In response to "Sustainability saves money" on Oct. 21, it seems the military has recently come to a similar realization about the practicality of sustainability. Last Friday, a Navy assault ship made the service's first bio-fuel powered voyage. The test was part of a larger Navy effort to create what it calls a great green fleet.

The success comes only a few weeks after the deployment of an environmentally friendly Marine company in Afghanistan, the launch of a hybrid warship and a strong commitment by the Air Force to use bio-fuel.

Though it has acknowledged other concerns such as climate change, the military's main reason for this environmental push is utility. Transporting fuel to distant war zones is expensive — up to 400 times the cost of the gas itself. Perhaps more importantly, there is the ever-present risk of fuel convoys being ambushed. One Army study found that for every 24 convoys that set out, a soldier or civilian died.

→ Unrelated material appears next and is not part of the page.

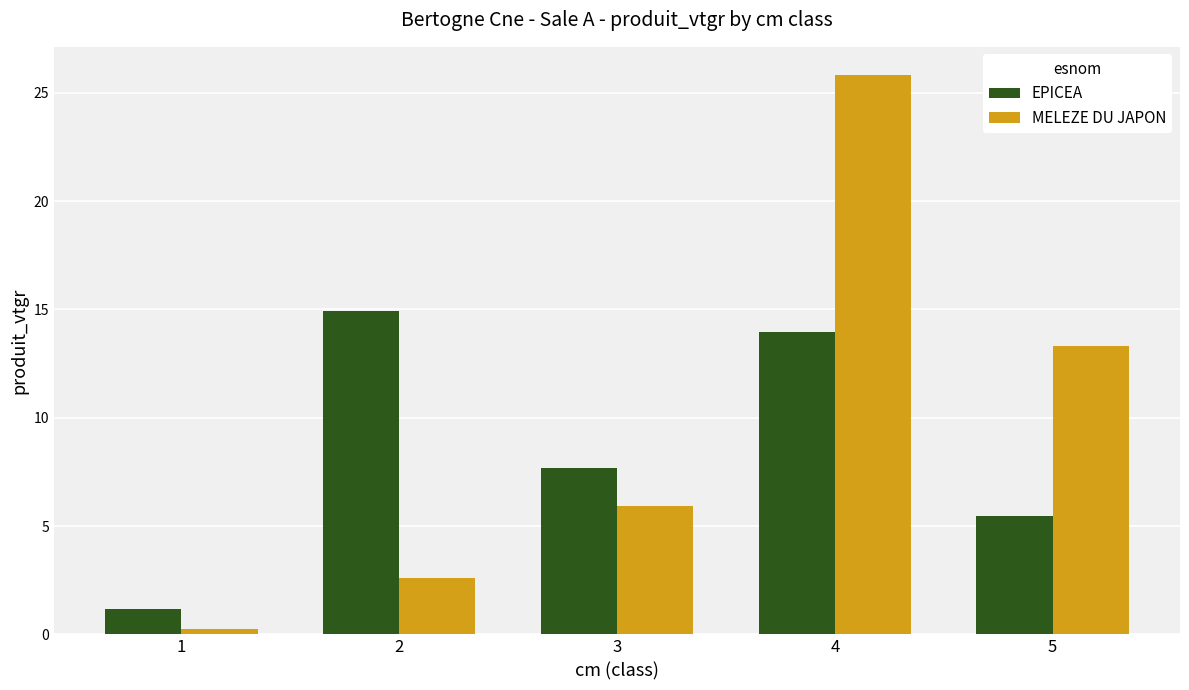

Is the value of MELEZE DU JAPON at 1 greater than the value of EPICEA at 1?

No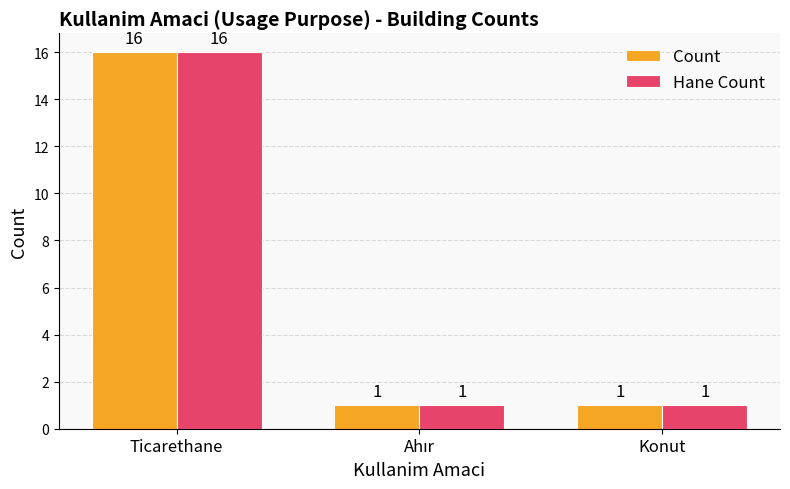

How many bars are there in each group?

2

The implications of this effort are far greater than mere practicality. It represents a rare victory of reason in the history of American energy policy in a conservative institution critical to the fate of the nation. The military has realized that an addiction to fossil fuels is not sensible. It wreaks havoc on the climate, requires enormous investment of American dollars in often hostile countries and puts the lives of our warriors at risk across the globe. The military's decision to push for alternative energy is logical, both for a soldier in a fuel convoy in Afghanistan and for a country with a dangerous addiction to fossil fuels.